[Stored data entries]
┌──

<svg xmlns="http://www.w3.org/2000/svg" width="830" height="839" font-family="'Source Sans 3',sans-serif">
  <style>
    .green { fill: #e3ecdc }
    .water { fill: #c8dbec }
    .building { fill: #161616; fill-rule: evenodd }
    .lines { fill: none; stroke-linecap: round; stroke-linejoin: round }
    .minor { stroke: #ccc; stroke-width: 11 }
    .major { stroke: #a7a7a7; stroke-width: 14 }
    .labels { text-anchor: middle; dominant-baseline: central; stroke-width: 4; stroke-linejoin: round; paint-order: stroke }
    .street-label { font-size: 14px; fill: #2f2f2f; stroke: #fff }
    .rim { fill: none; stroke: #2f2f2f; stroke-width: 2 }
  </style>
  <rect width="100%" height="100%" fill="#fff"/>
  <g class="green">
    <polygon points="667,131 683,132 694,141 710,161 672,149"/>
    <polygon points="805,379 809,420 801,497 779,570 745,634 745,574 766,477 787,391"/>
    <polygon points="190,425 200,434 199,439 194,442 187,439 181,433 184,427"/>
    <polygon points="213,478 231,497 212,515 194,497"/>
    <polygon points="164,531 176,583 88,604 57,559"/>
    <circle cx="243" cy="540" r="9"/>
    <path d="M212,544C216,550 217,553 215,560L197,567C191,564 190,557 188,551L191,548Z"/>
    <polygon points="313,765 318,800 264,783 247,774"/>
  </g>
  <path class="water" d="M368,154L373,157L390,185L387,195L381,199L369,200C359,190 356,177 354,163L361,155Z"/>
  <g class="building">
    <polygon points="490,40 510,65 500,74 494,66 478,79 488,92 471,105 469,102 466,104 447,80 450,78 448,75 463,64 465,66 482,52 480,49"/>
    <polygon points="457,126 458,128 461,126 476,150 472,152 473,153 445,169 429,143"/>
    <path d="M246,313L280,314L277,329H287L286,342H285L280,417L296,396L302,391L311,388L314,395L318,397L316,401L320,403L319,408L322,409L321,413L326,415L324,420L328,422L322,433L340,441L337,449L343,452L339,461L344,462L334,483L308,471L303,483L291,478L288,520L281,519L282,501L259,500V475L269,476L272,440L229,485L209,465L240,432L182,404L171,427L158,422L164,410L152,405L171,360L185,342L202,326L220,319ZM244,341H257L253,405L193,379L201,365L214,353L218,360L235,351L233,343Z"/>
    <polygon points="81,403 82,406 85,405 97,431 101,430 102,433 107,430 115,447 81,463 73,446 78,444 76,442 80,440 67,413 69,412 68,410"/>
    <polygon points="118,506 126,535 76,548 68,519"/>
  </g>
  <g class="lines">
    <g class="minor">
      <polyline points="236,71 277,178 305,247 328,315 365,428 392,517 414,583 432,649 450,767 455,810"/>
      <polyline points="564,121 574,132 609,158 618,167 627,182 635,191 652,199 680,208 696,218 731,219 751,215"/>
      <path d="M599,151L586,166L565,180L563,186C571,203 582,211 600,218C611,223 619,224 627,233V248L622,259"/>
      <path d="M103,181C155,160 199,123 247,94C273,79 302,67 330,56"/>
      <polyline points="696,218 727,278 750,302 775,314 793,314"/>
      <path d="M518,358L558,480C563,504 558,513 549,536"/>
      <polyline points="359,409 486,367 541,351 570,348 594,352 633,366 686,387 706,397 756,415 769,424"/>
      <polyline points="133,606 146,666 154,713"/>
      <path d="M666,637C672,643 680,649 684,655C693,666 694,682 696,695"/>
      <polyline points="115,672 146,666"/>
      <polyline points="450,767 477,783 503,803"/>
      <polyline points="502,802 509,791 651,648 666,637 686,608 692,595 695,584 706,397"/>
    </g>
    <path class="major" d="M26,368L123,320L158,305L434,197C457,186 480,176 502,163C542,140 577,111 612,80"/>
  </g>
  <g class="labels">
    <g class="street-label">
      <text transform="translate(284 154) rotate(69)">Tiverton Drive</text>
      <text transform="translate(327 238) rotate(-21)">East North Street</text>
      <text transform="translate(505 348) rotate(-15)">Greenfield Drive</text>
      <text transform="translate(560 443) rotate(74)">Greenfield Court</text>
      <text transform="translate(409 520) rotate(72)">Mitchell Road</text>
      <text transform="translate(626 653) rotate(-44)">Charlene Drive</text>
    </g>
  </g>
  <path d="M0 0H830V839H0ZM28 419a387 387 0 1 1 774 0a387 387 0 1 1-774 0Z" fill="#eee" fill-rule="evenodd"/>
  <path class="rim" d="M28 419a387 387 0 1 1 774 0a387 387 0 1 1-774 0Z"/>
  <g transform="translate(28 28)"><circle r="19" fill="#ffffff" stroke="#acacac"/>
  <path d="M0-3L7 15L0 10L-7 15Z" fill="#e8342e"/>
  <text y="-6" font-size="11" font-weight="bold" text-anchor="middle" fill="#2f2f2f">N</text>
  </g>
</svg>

└──

Required work: Copy every entry exactly as it is given.

Answer to this exercise:
<svg xmlns="http://www.w3.org/2000/svg" width="830" height="839" font-family="'Source Sans 3',sans-serif">
  <style>
    .green { fill: #e3ecdc }
    .water { fill: #c8dbec }
    .building { fill: #161616; fill-rule: evenodd }
    .lines { fill: none; stroke-linecap: round; stroke-linejoin: round }
    .minor { stroke: #ccc; stroke-width: 11 }
    .major { stroke: #a7a7a7; stroke-width: 14 }
    .labels { text-anchor: middle; dominant-baseline: central; stroke-width: 4; stroke-linejoin: round; paint-order: stroke }
    .street-label { font-size: 14px; fill: #2f2f2f; stroke: #fff }
    .rim { fill: none; stroke: #2f2f2f; stroke-width: 2 }
  </style>
  <rect width="100%" height="100%" fill="#fff"/>
  <g class="green">
    <polygon points="667,131 683,132 694,141 710,161 672,149"/>
    <polygon points="805,379 809,420 801,497 779,570 745,634 745,574 766,477 787,391"/>
    <polygon points="190,425 200,434 199,439 194,442 187,439 181,433 184,427"/>
    <polygon points="213,478 231,497 212,515 194,497"/>
    <polygon points="164,531 176,583 88,604 57,559"/>
    <circle cx="243" cy="540" r="9"/>
    <path d="M212,544C216,550 217,553 215,560L197,567C191,564 190,557 188,551L191,548Z"/>
    <polygon points="313,765 318,800 264,783 247,774"/>
  </g>
  <path class="water" d="M368,154L373,157L390,185L387,195L381,199L369,200C359,190 356,177 354,163L361,155Z"/>
  <g class="building">
    <polygon points="490,40 510,65 500,74 494,66 478,79 488,92 471,105 469,102 466,104 447,80 450,78 448,75 463,64 465,66 482,52 480,49"/>
    <polygon points="457,126 458,128 461,126 476,150 472,152 473,153 445,169 429,143"/>
    <path d="M246,313L280,314L277,329H287L286,342H285L280,417L296,396L302,391L311,388L314,395L318,397L316,401L320,403L319,408L322,409L321,413L326,415L324,420L328,422L322,433L340,441L337,449L343,452L339,461L344,462L334,483L308,471L303,483L291,478L288,520L281,519L282,501L259,500V475L269,476L272,440L229,485L209,465L240,432L182,404L171,427L158,422L164,410L152,405L171,360L185,342L202,326L220,319ZM244,341H257L253,405L193,379L201,365L214,353L218,360L235,351L233,343Z"/>
    <polygon points="81,403 82,406 85,405 97,431 101,430 102,433 107,430 115,447 81,463 73,446 78,444 76,442 80,440 67,413 69,412 68,410"/>
    <polygon points="118,506 126,535 76,548 68,519"/>
  </g>
  <g class="lines">
    <g class="minor">
      <polyline points="236,71 277,178 305,247 328,315 365,428 392,517 414,583 432,649 450,767 455,810"/>
      <polyline points="564,121 574,132 609,158 618,167 627,182 635,191 652,199 680,208 696,218 731,219 751,215"/>
      <path d="M599,151L586,166L565,180L563,186C571,203 582,211 600,218C611,223 619,224 627,233V248L622,259"/>
      <path d="M103,181C155,160 199,123 247,94C273,79 302,67 330,56"/>
      <polyline points="696,218 727,278 750,302 775,314 793,314"/>
      <path d="M518,358L558,480C563,504 558,513 549,536"/>
      <polyline points="359,409 486,367 541,351 570,348 594,352 633,366 686,387 706,397 756,415 769,424"/>
      <polyline points="133,606 146,666 154,713"/>
      <path d="M666,637C672,643 680,649 684,655C693,666 694,682 696,695"/>
      <polyline points="115,672 146,666"/>
      <polyline points="450,767 477,783 503,803"/>
      <polyline points="502,802 509,791 651,648 666,637 686,608 692,595 695,584 706,397"/>
    </g>
    <path class="major" d="M26,368L123,320L158,305L434,197C457,186 480,176 502,163C542,140 577,111 612,80"/>
  </g>
  <g class="labels">
    <g class="street-label">
      <text transform="translate(284 154) rotate(69)">Tiverton Drive</text>
      <text transform="translate(327 238) rotate(-21)">East North Street</text>
      <text transform="translate(505 348) rotate(-15)">Greenfield Drive</text>
      <text transform="translate(560 443) rotate(74)">Greenfield Court</text>
      <text transform="translate(409 520) rotate(72)">Mitchell Road</text>
      <text transform="translate(626 653) rotate(-44)">Charlene Drive</text>
    </g>
  </g>
  <path d="M0 0H830V839H0ZM28 419a387 387 0 1 1 774 0a387 387 0 1 1-774 0Z" fill="#eee" fill-rule="evenodd"/>
  <path class="rim" d="M28 419a387 387 0 1 1 774 0a387 387 0 1 1-774 0Z"/>
  <g transform="translate(28 28)"><circle r="19" fill="#ffffff" stroke="#acacac"/>
  <path d="M0-3L7 15L0 10L-7 15Z" fill="#e8342e"/>
  <text y="-6" font-size="11" font-weight="bold" text-anchor="middle" fill="#2f2f2f">N</text>
  </g>
</svg>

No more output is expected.